Enormes bandeiras imperiais são hasteadas no paredão de pedras cinzentas, as quais balançam freneticamente pelo ventar cinzento, uma provável bela cena aos olhos de um admirador à distância. Ali se ergue a última manifestação de poder do antigo regime, afinal, os revoltosos não durarão muito tempo, a guerra retornará aos escombros.

As últimas vidas inocentes ainda não dizimadas ou capturadas estão em volta do pequeno castelo da metrópole, no entanto, não há mais guardas para defendê-los, já se tornaram combustíveis para o carmesim. O posto foi abandonado, os altos comandantes fugiram por túneis, porém a maioria não é longa o suficiente para fugir do cerco.

Suas cabeças logo são expostas em lanças dos invasores, são troféus para os ensandecidos. Tais homens tentam avançar sobre o quarteirão remanescente, todavia, o arder das chamas não os deixa se aproximar. Talvez se carbonizar não seja uma escolha tão ruim, pois falecerá sem que seu corpo seja explorado ou ridicularizado.

No meio de tanta desgraça, há uma parte vazia se comparada as outras devastadas. Suas construções estão caídas no chão amargo, mas não foi só o fogo que lhe derrubaram, esta é a parte da tão custosa luta dos sobrenaturais. Parece que ela já teve seu epílogo, não se vê nenhuma violência.

Um ponto avermelhado abandonado da imensidão é a única coisa que se altera naquele inferno vazio.
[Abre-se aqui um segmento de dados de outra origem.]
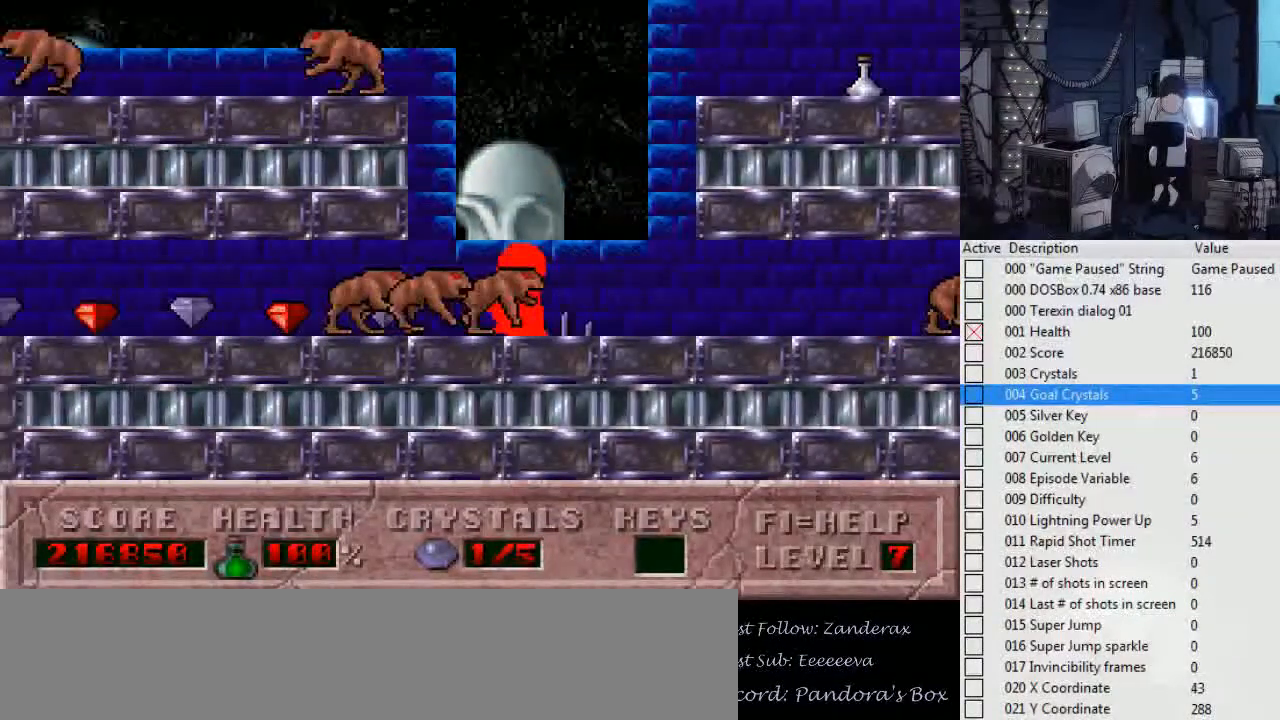
{"keys": ["left"], "events": []}
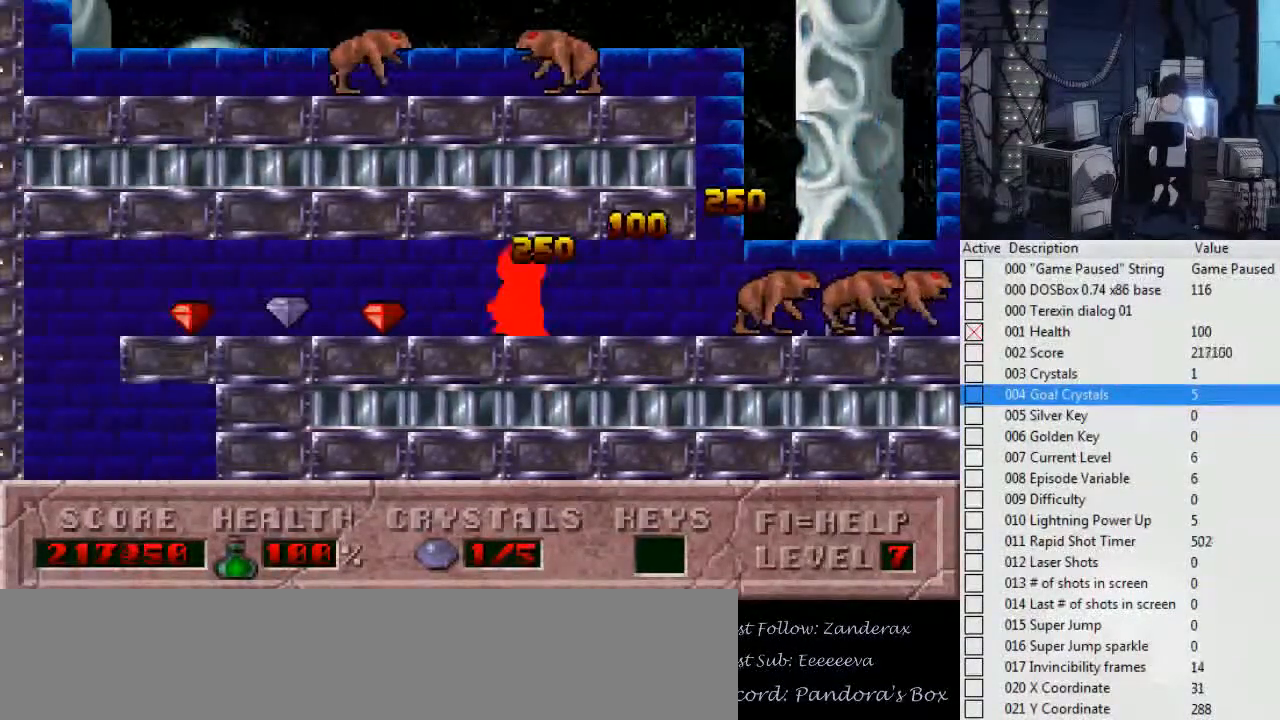
{"keys": ["left"], "events": []}
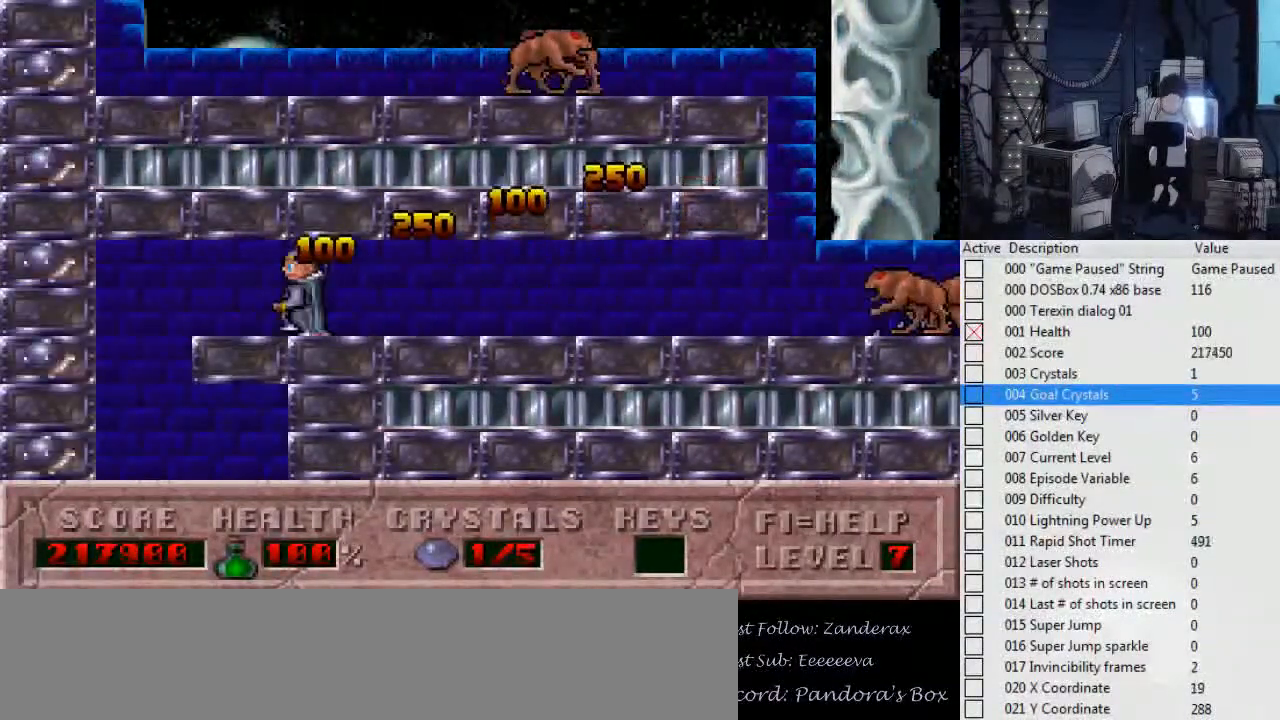
{"keys": ["right"], "events": [[200, "left", "up"], [200, "right", "down"]]}
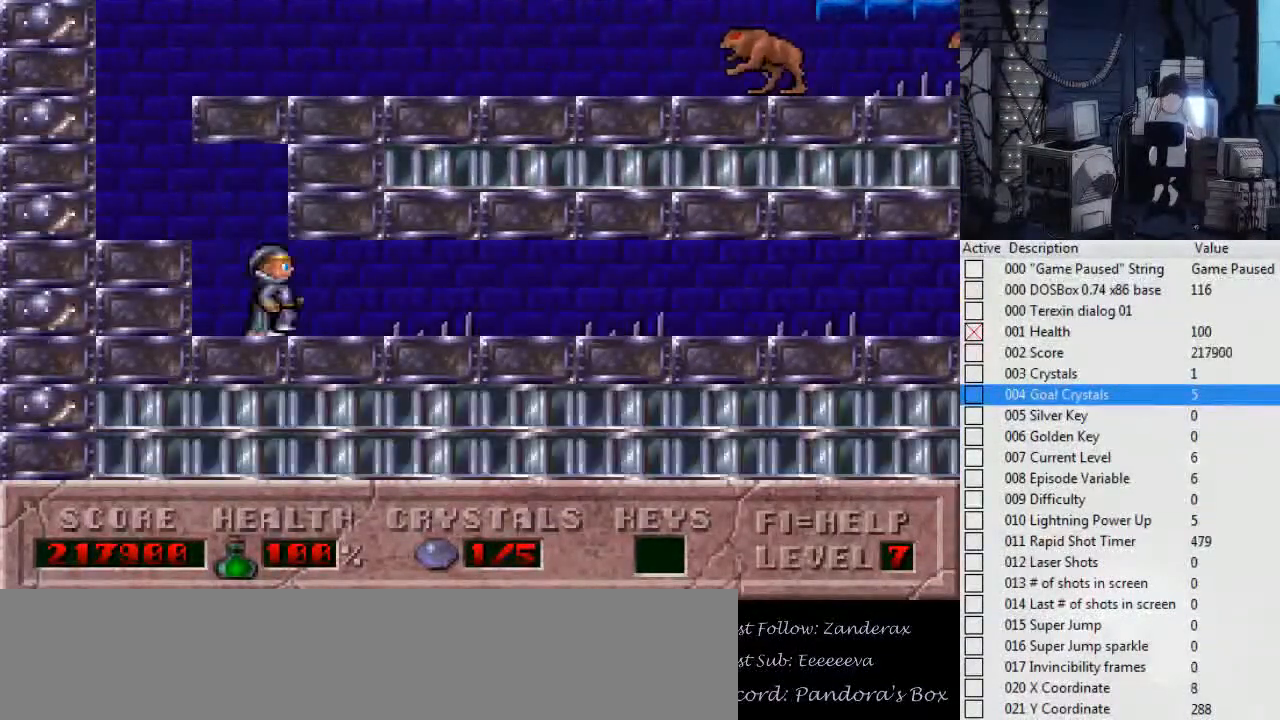
{"keys": ["right"], "events": []}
Um enorme e dismorfo braço cristalizado coberto por fuligem é a origem de um florescer de carne retalhada.

Os membros surgem lentamente conforme os tecidos se entrelaçam com os ossos recém-formados. Um corpo forte e nu surge, mas se mantém estático como um defunto até que a cabeça começa a ser regenerada.

Os olhos estáticos e sem vida começam a se mover freneticamente por todos os lados, parecem confusos. Entretanto, quando a cabeça se forma totalmente, a aparente consciência e raciocínio demonstram se normalizar. Wem está vivo como sempre, a dádiva da morte não lhe tocou.

Enquanto seus membros inferiores ainda não se regeneram, o brutamontes observa a devastação ao seu redor. Soldados inimigos se espreitam ao longe, estão receosos em se intrometerem em uma luta que não compreendem, porém, a falta de ação os torna cada vez mais ousados. Não demorarão para chegar.

Todavia, o que mais chama a atenção do ruivo é um corpo pútrido e cheio de larvas e fungos perto de si. Pelo estado do defunto, é possível presumir que está morto há semanas, todavia, suas roupas imperiais estão apenas degastadas pelo tempo, não pela putrefação. É este detalhe que revela quem era aquele decomposto, era Arsor.

Seu braço em carne podre está esticado em direção ao Wem, quis tocar em seu Deus até em seus últimos momentos. O ser amaldiçoado mais forte da história reduzido a vermes.

Será que ele se encheu de êxtase até o oblívio? Seus questionamentos com a morte foram respondidos? Sentiu seus ossos se partirem pelo frio da inexistência? Ou foi apenas vazio, apenas monótono?